Tropico is a series of construction and management simulation computer games developed by PopTop Software and published by Gathering of Developers in April 2001. The games see the player taking the role of "El Presidente," the ruler of an island in the Caribbean during the Cold War era from the 1950s onward.
The game is tongue-in-cheek in its presentation of banana republics, using a great deal of humor while still referencing such topics as totalitarianism, electoral fraud, and the interventions of powerful companies (United Fruit is implied) and the Cold War superpowers (the United States and Soviet Union).
The main goal of any Tropico game is to stay in power. If the island's populace disapprove of the player's actions, they may vote their leader out of office. Individual factions and powers can also end or disrupt El Presidente's rule. Rebels can defeat the army and storm the Presidential palace. If the army is dissatisfied, it can stage a coup d'état.

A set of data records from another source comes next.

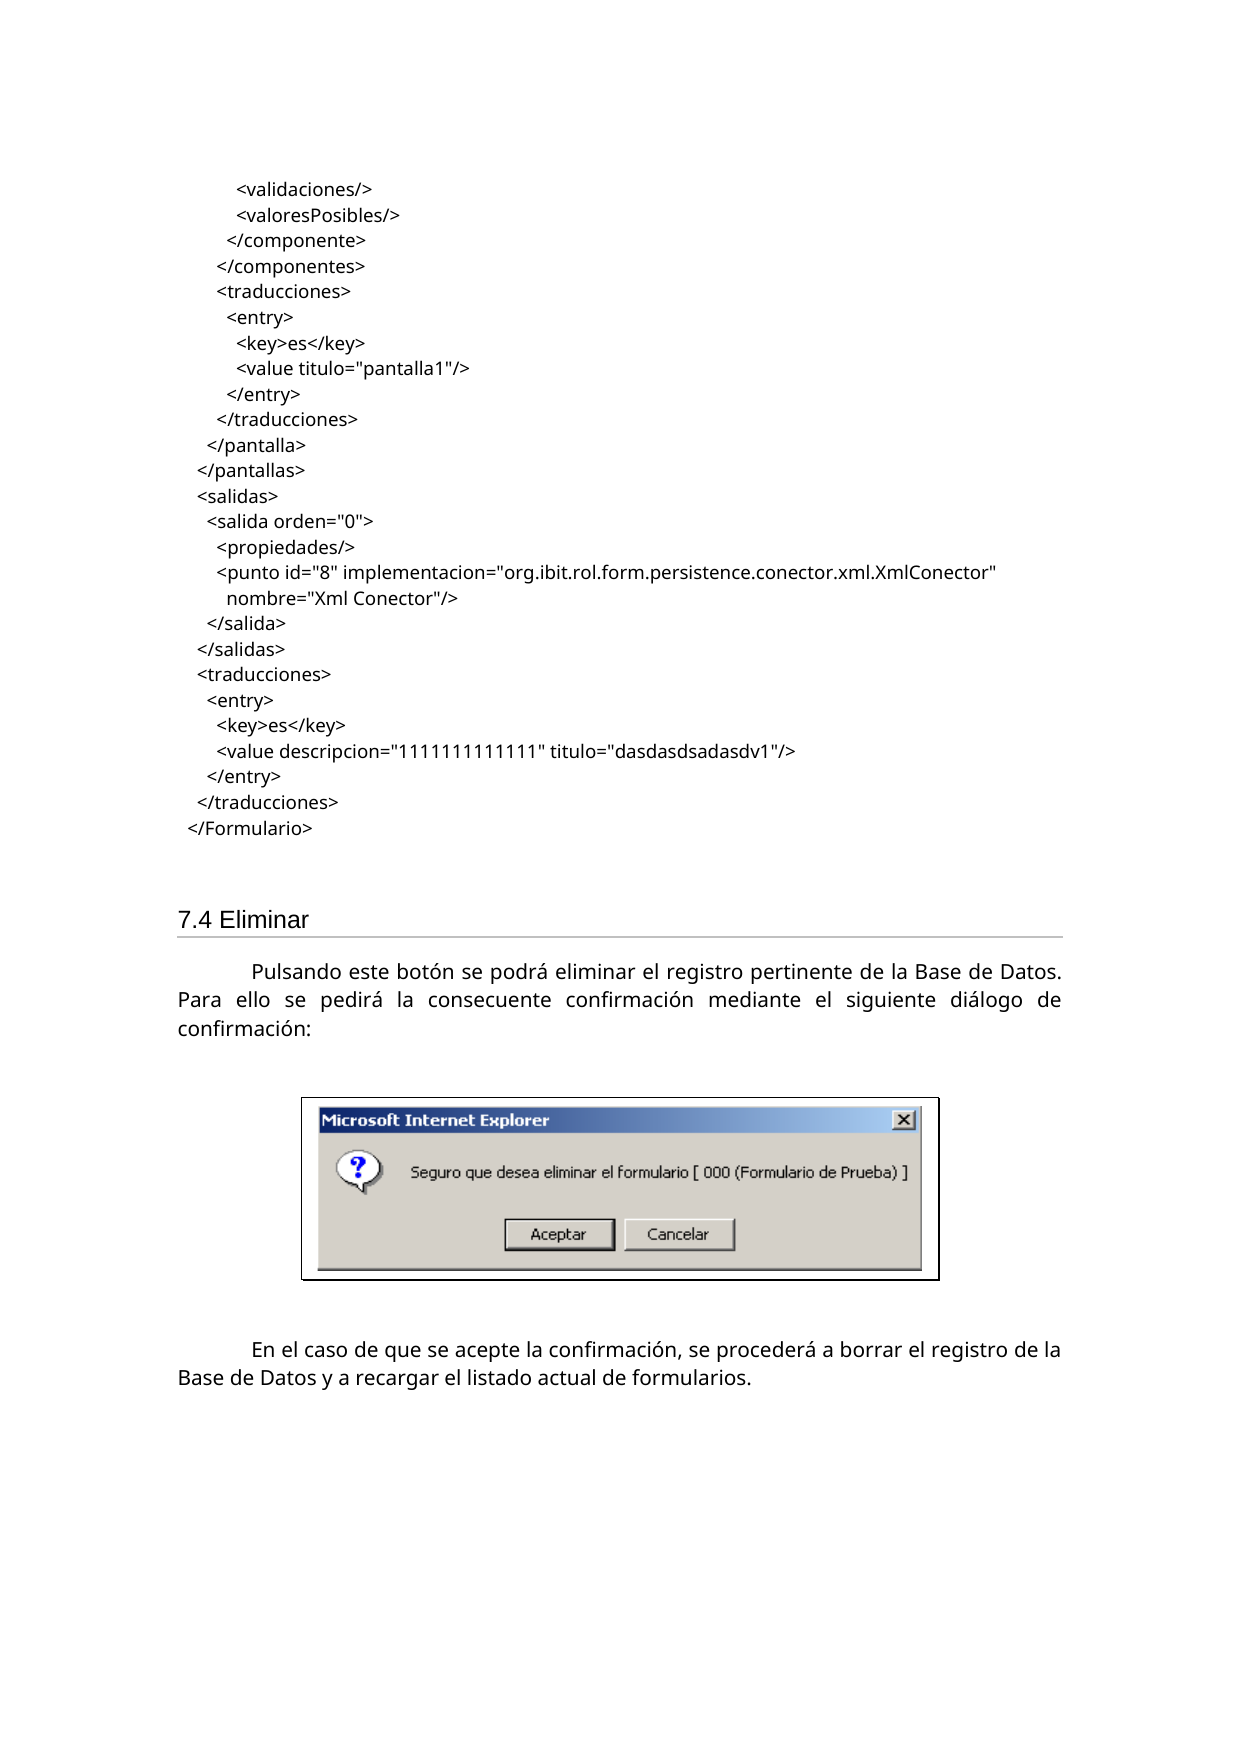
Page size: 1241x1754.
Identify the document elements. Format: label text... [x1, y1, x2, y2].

text </salidas> [177, 636, 1063, 662]
text </componente> [177, 228, 1063, 253]
text </salida> [177, 611, 1063, 636]
text </Formulario> [177, 815, 1063, 840]
text </componentes> [177, 253, 1063, 279]
text <key>es</key> [177, 713, 1063, 738]
text </entry> [177, 764, 1063, 789]
text </entry> [177, 381, 1063, 406]
text <traducciones> [177, 662, 1063, 687]
text En el caso de que se acepte la confirmación, se procederá a borrar el registro de la Base de Datos y a recargar el listado actual de formularios. [177, 1335, 1063, 1392]
text nombre="Xml Conector"/> [177, 585, 1063, 611]
text <value titulo="pantalla1"/> [177, 355, 1063, 381]
text <key>es</key> [177, 330, 1063, 355]
text <value descripcion="1111111111111" titulo="dasdasdsadasdv1"/> [177, 738, 1063, 764]
text </traducciones> [177, 789, 1063, 815]
text Pulsando este botón se podrá eliminar el registro pertinente de la Base de Datos. Para ello se pedirá la consecuente confirmación mediante el siguiente diálogo de confirmación: [177, 957, 1063, 1042]
text </pantallas> [177, 457, 1063, 483]
text <validaciones/> [177, 177, 1063, 202]
text <salidas> [177, 483, 1063, 508]
text <punto id="8" implementacion="org.ibit.rol.form.persistence.conector.xml.XmlConector" [177, 559, 1063, 585]
picture [317, 1106, 922, 1271]
text <entry> [177, 687, 1063, 713]
text <propiedades/> [177, 534, 1063, 559]
text <traducciones> [177, 279, 1063, 304]
text </pantalla> [177, 432, 1063, 457]
text <valoresPosibles/> [177, 202, 1063, 228]
subtitle 7.4 Eliminar [177, 906, 1063, 936]
text <entry> [177, 304, 1063, 330]
text </traducciones> [177, 406, 1063, 432]
text <salida orden="0"> [177, 508, 1063, 534]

If either of the Cold War superpowers becomes unhappy with the player's regime, it may launch an invasion to overthrow it. In later versions of the game, dissatisfied factions can also stage protests that disrupt key facilities. A successful leader will have to either meet the needs of the populace, the political factions, and the wider political world, or establish and police a totalitarian military dictatorship and watch the army carefully.
In random map games, the player can customize the map of the island, adjusting its size and steepness to personal preference. Many other aspects of gameplay, such as political and economic difficulty, can also be customized to make the game easier or more difficult.
The player is able to issue a number of governmental edicts, some of which require funding or the availability of particular buildings. Edicts are used to achieve various game effects, from appeasing one of the superpowers by openly praising them, to instating martial law or giving a tax break to the populace.
The game calculates a score for the player at the end of the game. This score is based on a variety of factors, including the happiness of the island's citizens, the health of the island's economy, how much money the player has set aside for his own retirement in a Swiss bank account, and the level of difficulty chosen at the start of the game.